## Your objective
Here are some records; copy every line that holds the word "flight".

******

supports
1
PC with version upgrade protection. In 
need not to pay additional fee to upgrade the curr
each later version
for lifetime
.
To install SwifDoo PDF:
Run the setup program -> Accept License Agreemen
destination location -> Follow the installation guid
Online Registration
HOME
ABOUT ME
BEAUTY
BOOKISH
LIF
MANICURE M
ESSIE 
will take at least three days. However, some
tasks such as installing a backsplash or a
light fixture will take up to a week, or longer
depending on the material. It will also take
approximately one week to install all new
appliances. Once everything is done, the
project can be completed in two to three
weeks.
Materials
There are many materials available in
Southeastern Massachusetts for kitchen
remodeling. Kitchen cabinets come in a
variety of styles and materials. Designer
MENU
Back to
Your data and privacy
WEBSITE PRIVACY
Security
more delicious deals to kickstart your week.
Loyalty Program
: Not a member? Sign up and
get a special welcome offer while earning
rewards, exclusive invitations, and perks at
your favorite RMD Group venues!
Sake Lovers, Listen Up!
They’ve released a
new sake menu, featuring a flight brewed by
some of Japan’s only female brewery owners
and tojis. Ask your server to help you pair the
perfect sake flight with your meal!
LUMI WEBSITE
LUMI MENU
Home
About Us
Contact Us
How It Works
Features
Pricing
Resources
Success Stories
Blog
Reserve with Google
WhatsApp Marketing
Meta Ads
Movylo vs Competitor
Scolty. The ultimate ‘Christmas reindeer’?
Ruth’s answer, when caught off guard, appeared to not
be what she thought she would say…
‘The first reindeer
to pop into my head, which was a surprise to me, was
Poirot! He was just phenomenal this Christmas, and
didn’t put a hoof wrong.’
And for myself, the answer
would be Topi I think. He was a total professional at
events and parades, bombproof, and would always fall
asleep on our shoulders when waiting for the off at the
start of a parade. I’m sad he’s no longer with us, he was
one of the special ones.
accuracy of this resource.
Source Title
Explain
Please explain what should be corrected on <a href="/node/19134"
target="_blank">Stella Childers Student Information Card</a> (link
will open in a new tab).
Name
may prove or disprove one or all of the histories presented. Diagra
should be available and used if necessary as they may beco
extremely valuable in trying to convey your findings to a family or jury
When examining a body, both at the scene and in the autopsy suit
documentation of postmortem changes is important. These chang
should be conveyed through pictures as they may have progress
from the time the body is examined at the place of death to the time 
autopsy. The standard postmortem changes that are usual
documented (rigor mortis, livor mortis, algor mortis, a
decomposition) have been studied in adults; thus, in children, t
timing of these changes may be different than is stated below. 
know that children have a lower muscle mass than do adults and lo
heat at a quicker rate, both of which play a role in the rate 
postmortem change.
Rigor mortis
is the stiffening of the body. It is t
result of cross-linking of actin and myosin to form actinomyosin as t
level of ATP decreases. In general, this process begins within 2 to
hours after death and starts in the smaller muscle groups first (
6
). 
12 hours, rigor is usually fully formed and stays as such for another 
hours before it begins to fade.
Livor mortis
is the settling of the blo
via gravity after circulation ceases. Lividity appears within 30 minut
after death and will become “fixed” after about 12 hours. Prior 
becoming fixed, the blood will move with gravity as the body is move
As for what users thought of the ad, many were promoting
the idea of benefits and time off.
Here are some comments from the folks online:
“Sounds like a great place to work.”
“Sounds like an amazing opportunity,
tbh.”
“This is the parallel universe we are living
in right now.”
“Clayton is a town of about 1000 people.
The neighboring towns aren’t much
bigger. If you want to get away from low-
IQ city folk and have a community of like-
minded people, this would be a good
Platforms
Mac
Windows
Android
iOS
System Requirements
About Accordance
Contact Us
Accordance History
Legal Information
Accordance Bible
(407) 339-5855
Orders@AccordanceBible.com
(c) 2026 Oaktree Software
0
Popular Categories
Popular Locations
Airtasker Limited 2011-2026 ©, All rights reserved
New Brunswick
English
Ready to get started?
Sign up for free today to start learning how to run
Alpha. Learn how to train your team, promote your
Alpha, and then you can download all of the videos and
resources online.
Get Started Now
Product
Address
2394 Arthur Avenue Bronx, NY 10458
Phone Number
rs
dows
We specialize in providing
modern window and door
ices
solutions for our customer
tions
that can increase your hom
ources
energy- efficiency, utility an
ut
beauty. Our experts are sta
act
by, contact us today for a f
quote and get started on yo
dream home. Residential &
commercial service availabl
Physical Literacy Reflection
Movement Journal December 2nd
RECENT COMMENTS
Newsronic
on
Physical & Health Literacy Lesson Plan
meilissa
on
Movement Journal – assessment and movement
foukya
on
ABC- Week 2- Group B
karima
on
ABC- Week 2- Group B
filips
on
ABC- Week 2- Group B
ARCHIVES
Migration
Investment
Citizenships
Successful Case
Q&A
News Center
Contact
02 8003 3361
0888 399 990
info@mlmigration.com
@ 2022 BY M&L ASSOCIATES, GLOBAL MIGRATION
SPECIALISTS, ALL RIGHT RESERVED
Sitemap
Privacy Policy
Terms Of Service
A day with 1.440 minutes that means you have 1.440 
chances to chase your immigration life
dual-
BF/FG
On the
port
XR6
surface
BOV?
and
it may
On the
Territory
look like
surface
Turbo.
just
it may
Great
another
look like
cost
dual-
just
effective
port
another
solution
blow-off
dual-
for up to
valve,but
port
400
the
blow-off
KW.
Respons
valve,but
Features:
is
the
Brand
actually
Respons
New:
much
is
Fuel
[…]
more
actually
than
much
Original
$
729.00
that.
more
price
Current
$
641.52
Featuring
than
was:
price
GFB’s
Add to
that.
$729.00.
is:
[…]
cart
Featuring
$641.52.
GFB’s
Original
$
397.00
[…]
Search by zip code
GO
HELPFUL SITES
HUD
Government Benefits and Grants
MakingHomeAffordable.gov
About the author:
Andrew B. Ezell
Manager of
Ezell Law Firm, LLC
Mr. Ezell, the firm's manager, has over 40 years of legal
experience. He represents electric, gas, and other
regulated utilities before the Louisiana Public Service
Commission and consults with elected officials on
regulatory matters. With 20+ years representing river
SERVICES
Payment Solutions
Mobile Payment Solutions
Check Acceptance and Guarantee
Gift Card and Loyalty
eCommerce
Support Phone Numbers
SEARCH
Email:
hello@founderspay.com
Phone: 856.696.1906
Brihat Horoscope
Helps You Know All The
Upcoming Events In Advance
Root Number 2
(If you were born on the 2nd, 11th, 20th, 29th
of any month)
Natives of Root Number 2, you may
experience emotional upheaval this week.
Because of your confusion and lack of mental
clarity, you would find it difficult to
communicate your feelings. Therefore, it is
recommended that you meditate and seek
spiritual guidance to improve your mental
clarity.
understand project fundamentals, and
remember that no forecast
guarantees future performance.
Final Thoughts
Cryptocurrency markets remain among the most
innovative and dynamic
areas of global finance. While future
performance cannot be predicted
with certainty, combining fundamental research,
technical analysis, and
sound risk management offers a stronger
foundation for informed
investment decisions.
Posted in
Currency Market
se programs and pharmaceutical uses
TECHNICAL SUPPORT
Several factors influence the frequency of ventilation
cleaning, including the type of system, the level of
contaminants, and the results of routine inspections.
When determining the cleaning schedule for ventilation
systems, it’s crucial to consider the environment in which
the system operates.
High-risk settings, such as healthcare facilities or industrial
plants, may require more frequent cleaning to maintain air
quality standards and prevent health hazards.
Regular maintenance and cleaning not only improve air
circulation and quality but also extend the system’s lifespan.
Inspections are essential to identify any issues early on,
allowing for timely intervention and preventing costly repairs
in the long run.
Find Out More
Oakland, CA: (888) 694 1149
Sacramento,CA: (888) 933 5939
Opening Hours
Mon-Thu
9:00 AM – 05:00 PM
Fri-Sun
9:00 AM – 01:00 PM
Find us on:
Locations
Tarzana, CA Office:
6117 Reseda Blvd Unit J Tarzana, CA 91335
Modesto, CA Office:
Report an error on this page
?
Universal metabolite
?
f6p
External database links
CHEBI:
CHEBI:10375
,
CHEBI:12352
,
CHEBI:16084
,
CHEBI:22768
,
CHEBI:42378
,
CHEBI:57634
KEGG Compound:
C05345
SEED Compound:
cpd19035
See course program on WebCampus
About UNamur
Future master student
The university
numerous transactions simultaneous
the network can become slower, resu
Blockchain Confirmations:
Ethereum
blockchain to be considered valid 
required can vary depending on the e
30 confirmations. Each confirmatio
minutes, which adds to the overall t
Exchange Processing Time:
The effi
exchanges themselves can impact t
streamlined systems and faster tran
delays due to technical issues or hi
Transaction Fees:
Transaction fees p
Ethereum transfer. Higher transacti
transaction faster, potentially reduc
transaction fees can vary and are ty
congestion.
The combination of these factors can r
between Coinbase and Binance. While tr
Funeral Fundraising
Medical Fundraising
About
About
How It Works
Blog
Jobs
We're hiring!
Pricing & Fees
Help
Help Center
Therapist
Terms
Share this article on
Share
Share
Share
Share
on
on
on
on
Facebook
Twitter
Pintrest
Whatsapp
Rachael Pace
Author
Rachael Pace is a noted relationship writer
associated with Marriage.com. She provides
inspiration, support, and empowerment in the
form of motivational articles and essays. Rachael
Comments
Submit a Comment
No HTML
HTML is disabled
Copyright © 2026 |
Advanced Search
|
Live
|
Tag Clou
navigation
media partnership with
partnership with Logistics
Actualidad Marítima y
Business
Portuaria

******

## Your response
new sake menu, featuring a flight brewed by
perfect sake flight with your meal!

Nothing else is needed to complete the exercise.